Un Jésus athée ?

«Ils nous ont fabriqué ainsi une foi vide, et finalement un Jésus athée, simple incarnation de l’homme » (1). Tout est dit, ou à peu près, de ce qu’est la modernité et de son intime paradoxe, sa contradiction fondatrice : une laïcisation de la religion, une sécularisation de la morale – et par là même un moralisme séculier –, bref, un christianisme athée.
La modernité est tout entière sortie (dans toute la polysémie du terme) de la chrétienté. Et pas de n’importe quelle chrétienté, mais de la chrétienté européenne et occidentale – antique, médiévale, moderne. C’est-à-dire la civilisation gréco-romaine et judéo-chrétienne, le paganisme impérial baptisé, l’Occident converti.

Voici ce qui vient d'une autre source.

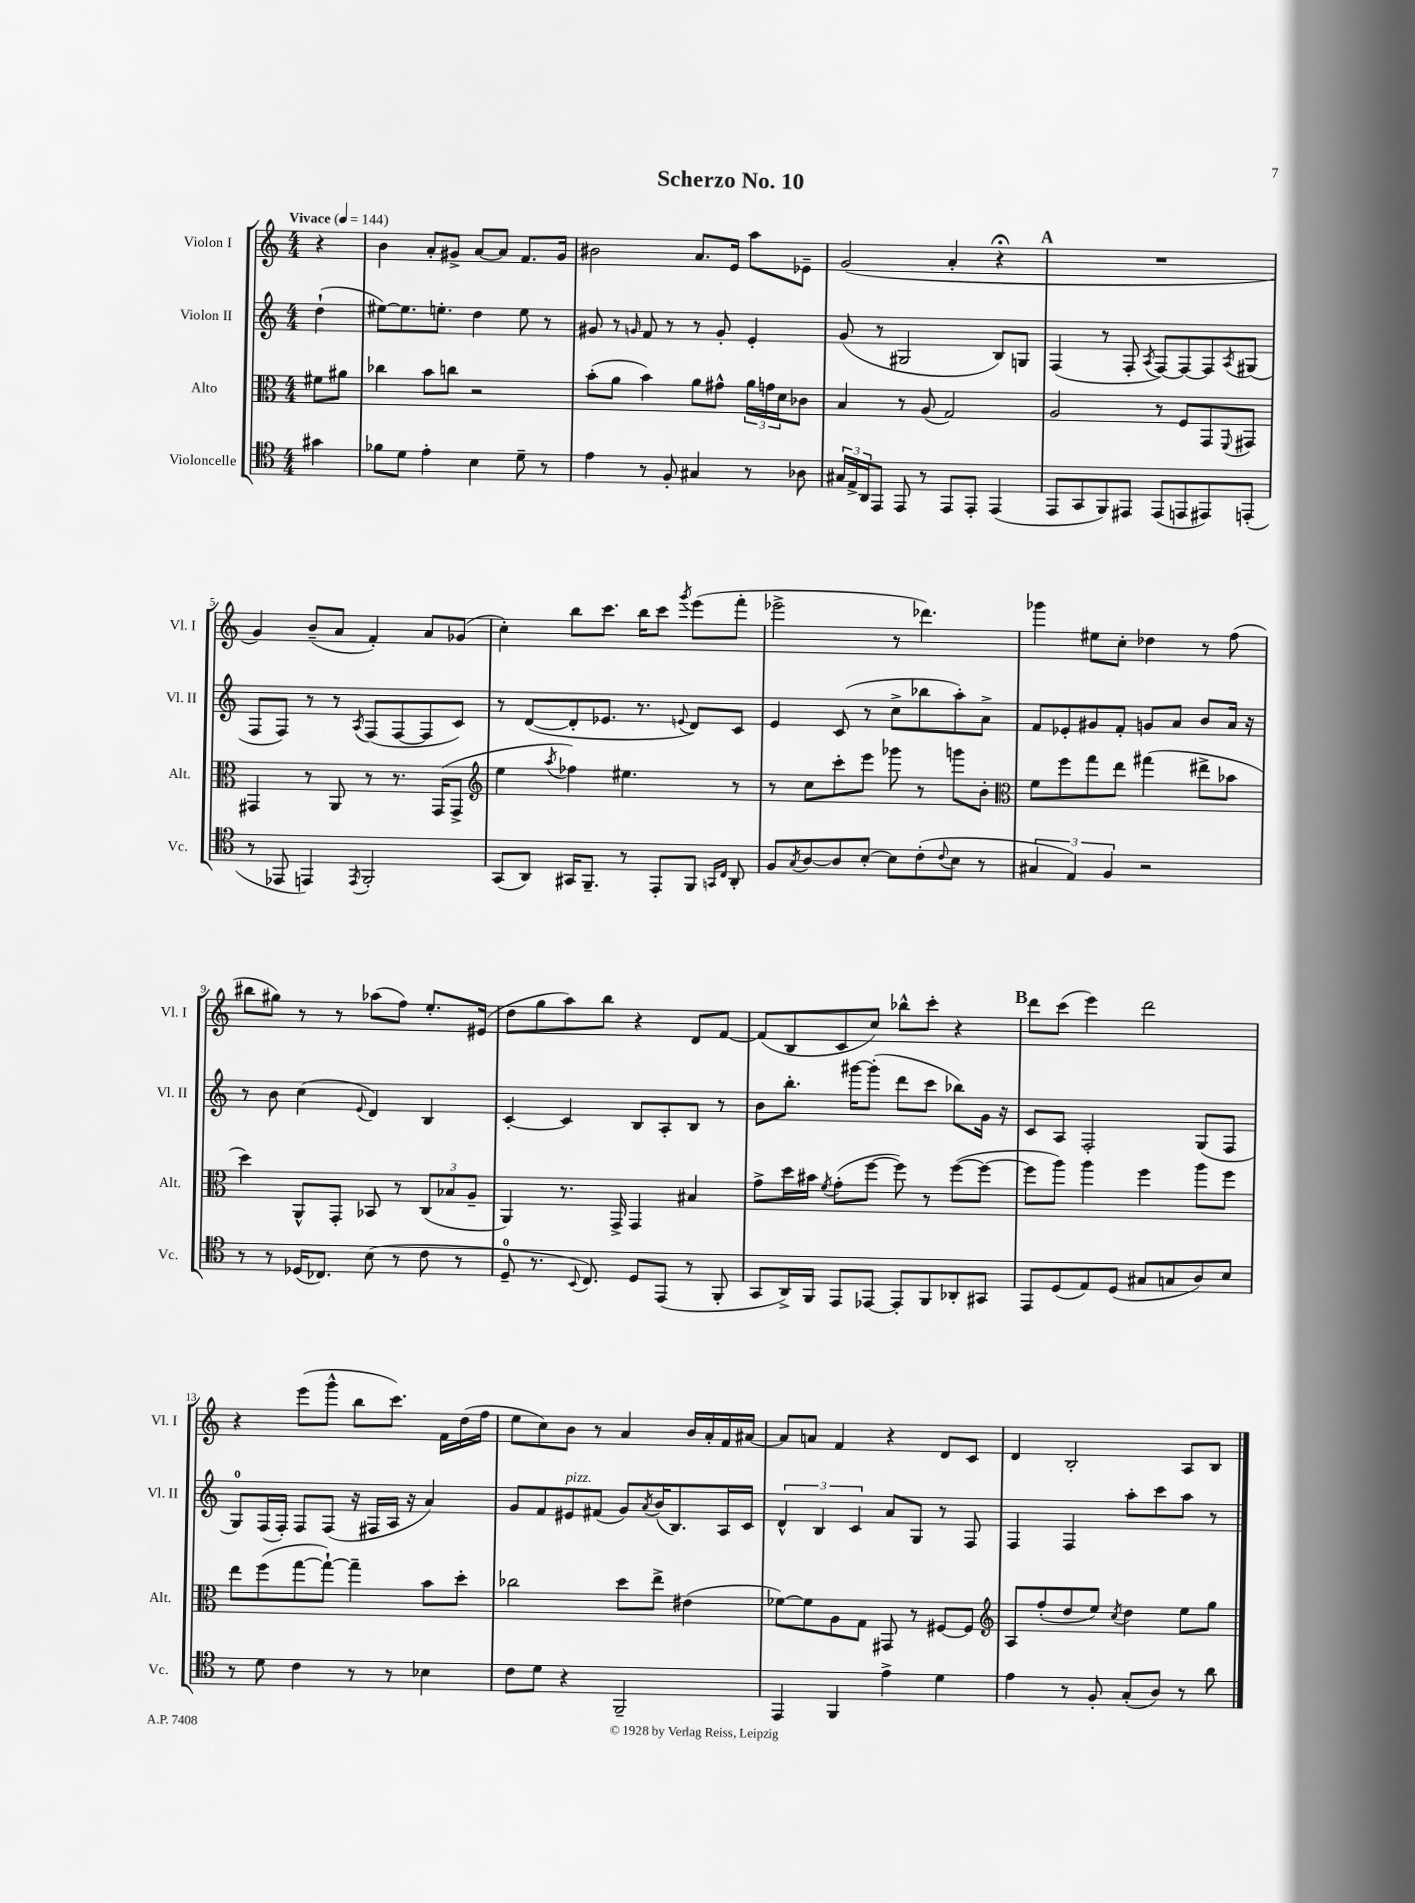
\header { title = "Scherzo No. 10" }
<<
\new StaffGroup <<
\new Staff = "s0" \with { instrumentName = "Violon I" shortInstrumentName = "Vl. I" } {
    \clef treble \key c \major \numericTimeSignature \time 4/4 \partial 4 \tempo "Vivace" 4 = 144
    r4 |
    b'4 a'8-. gis'8-> a'8~ a'8 f'8. gis'16 |
    bis'2 a'8. e'16 a''8 ees'8-- |
    g'2( a'4-. r4\fermata |
    \mark \markup { \bold "A" } R1 |
    g'4) b'8--( a'8 f'4-.) a'8 ges'8( |
    c''4-.) b''8 c'''8. b''16 c'''8 \acciaccatura { g'''8 } e'''8( f'''8-. |
    ees'''2-> r8 des'''4.) |
    ges'''4 eis''8 c''8-. des''4 r8 f''8( |
    bis''8 gis''8) r8 r8 aes''8( f''8) e''8.-. eis'16( |
    d''8 g''8 a''8) b''8 r4 d'8 f'8~ |
    f'8( b8 c'8 c''8) bes''8-^ c'''8-. r4 |
    \mark \markup { \bold "B" } d'''8 c'''8( e'''4) d'''2 |
    r4 e'''8( g'''8-^ b''8 c'''8.) f'16 d''16( f''16 |
    e''8 c''8) b'8 r8 a'4 b'16 a'16-. f'16 ais'16~ |
    ais'8 a'8 f'4 r4 d'8 c'8 |
    d'4 b2-. a8 b8 \bar "|." |
}
\new Staff = "s1" \with { instrumentName = "Violon II" shortInstrumentName = "Vl. II" } {
    \clef treble \key c \major \numericTimeSignature \time 4/4 \partial 4
    d''4-!( |
    eis''8~) eis''8. e''8.-. d''4 e''8 r8 |
    gis'8 r8 \grace { g'16 } f'8 r8 r8 g'8-. e'4-. |
    g'8( r8 gis2 b8) g8 |
    \mark \markup { \bold "A" } f4( r8 f8-. \acciaccatura { a8 } f8~) f8~ f8 \acciaccatura { a8 } gis8( |
    f8 f8) r8 r8 \acciaccatura { a8 } f8( f8~ f8 c'8) |
    r8 d'8~( d'8-. ees'8. r8. \appoggiatura { e'8 } d'8) c'8 |
    e'4 c'8( r8 c''8-> bes''8 a''8-.) a'8-> |
    f'8 ees'8-. gis'8 f'8-. g'8 a'8 b'8 a'16 r16 |
    r8 b'8 c''4( \appoggiatura { e'8 } d'4) b4 |
    c'4~-. c'4 b8 a8-. b8 r8 |
    b'8 b''8.-. gis'''16~ gis'''8-.( d'''8 c'''8 bes''8) g'16 r16 |
    \mark \markup { \bold "B" } c'8 a8 f2-. g8( f8 |
    g8-0) f16( f16-.) f8 f8( r16 fis16 a16 r16 a'4) |
    g'8 f'8 eis'8^\markup { \italic "pizz." } fis'8( g'8) \acciaccatura { a'8 } b'16( b8.) a16 c'16 |
    \tuplet 3/2 { d'4-^ b4 c'4 } a'8 g8 r8 f8 |
    f4 f4 a''8-. c'''8 a''8 r8 \bar "|." |
}
\new Staff = "s2" \with { instrumentName = "Alto" shortInstrumentName = "Alt." } {
    \clef alto \key c \major \numericTimeSignature \time 4/4 \partial 4
    fis'8 ais'8 |
    ces''4 b'8 c''8 r2 |
    b'8-.( a'8 b'4) a'8 gis'8-^ \tuplet 3/2 { a'16 g'16 d'16 } ces'8 |
    b4 r8 a8( g2) |
    \mark \markup { \bold "A" } a2 r8 f8 g,8 \appoggiatura { f,8 } gis,8 |
    gis,4 r8 a,8 r8 r8. gis,16( gis,8-> |
    \clef treble e''4 \acciaccatura { a''8 } fes''4) eis''4. r8 |
    r8 c''8 c'''8-. e'''8 ges'''8 r8 g'''8 b'8-. |
    \clef alto f'8 f''8 g''8 e''8 gis''4( eis''8-> bes'8 |
    d''4) a,8-^ g,8-. bes,8 r8 \tuplet 3/2 { c8( bes8 a8-- } |
    a,4) r8. g,16-> g,4 bis4 |
    g'8-> d''16 bis'16 \acciaccatura { f'8 } g'8-.( f''8~ f''8) r8 f''8~( f''8~ |
    \mark \markup { \bold "B" } f''8 a''8) a''4 f''4 a''8 f''8 |
    e''8 f''8( g''8~ g''8~-!) g''4-- b'8 d''8-. |
    ces''2 d''8 e''8-> eis'4( |
    fes'8~) fes'8 a8 g8 gis,8 r8 fis8~ fis8 |
    \clef treble a8 f''8-.( d''8 e''8) \acciaccatura { c''8 } d''4 e''8 g''8 \bar "|." |
}
\new Staff = "s3" \with { instrumentName = "Violoncelle" shortInstrumentName = "Vc." } {
    \clef tenor \key c \major \numericTimeSignature \time 4/4 \partial 4
    gis'4 |
    fes'8 d'8 e'4-. b4 d'8-- r8 |
    e'4 r8 f8-. gis4 r8 aes8 |
    \tuplet 3/2 { gis16 e16-> a,16 } e,8 e,8 r8 e,8 e,8-. e,4( |
    \mark \markup { \bold "A" } e,8 g,8 f,8) eis,8 eis,8( e,8 eis,8) e,8-.( |
    r8 ees,8 e,4) \acciaccatura { e,8 } f,2-. |
    g,8( a,8) gis,16 f,8.-- r8 e,8-. f,8 \grace { g,16 c16 } a,8-. |
    f8 \acciaccatura { g8 } a8~ a8 b8~-. b8 c'8-.( \appoggiatura { c'8 } b8 r8 |
    \tuplet 3/2 { gis4 e4) f4 } r2 |
    r8 r8 des16( ces8.) b8( r8 c'8 r8 |
    d8-0-- r8. \appoggiatura { b,8 } c8.) d8 e,8( r8 f,8-. |
    g,8 a,16->) f,16 e,8 ees,8~ ees,8-. f,8 aes,8-. gis,8 |
    \mark \markup { \bold "B" } e,8 d8( e8) d8( gis8 g8 a8) b8 |
    r8 d'8 c'4 r8 r8 bes4 |
    c'8 d'8 r4 f,2-- |
    e,4 f,4 e'4-> d'4 |
    e'4 r8 f8-. g8-.( a8) r8 a'8 \bar "|." |
}
>>
>>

La modernité est ce monstre d’un athéisme postchrétien, qui impose au monde entier son christianisme sécularisé et globalisé, sa manière de « Jésus athée » qu’elle s’est fabriquée, idole universaliste, idéalisme matérialiste ou matérialisme idéaliste, mi-ange mi-bête, mondialisation minotaure qui dévore l’univers.

Drame d’un messianisme athée prétendant ramener l’au-delà ici-bas, immanentiser la transcendance, réaliser le royaume, atteindre les fins dernières dans l’histoire et la fin de cette dernière, faire l’apocalypse, construire le paradis sur terre. L’humanité remplace Dieu, le royaume de la terre celui des cieux. Le drame tourne à la tragédie lorsque l’humanité prétend fabriquer son bonheur à la force des poignets, aboutissant par son universalisme pratique au totalitarisme social, politique, idéologique, économique et technologique. L’Eden artificiel se révèle un enfer moderne : « L’enfer est un paradis sans Dieu », disait Simone Weil ; et Julien Green observait : « Quand l’homme veut faire un paradis sur terre, c’est toujours raté. Ses enfers sont parfois réussis. »

La modernité a gardé tous les principes du christianisme européen, du judéo-christianisme gréco-romain, de la synthèse européenne chrétienne et païenne, mais en les coupant de leur source, en transformant ses vertus en valeurs vagabondes parties à la conquête du monde.
Christianisme athée, le positivisme, christianismes athées aussi, l’humanisme, le libéralisme, le socialisme, le communisme, etc., qui chacun développe une vertu chrétienne isolée des autres, voire contre les autres. Liberté, égalité, fraternité, humanité, progrès, dignité de la personne…, voilà ces « anciennes vertus chrétiennes devenues folles », selon le fameux mot de Chesterton, folles d’être déracinées de leur terreau évangélique, manière d’athéisme chrétien se tirant une balle dans le pied et qui, niant ses origines, n’arrive pas à dépasser le nihilisme contemporain.

Au fond, comme Jacob avec l’Ange, la modernité affirme malgré elle une vérité qu’elle combat dans la ténèbre.

Falk van Gaver

(1) Olivier Clément, L’Autre soleil, 1972.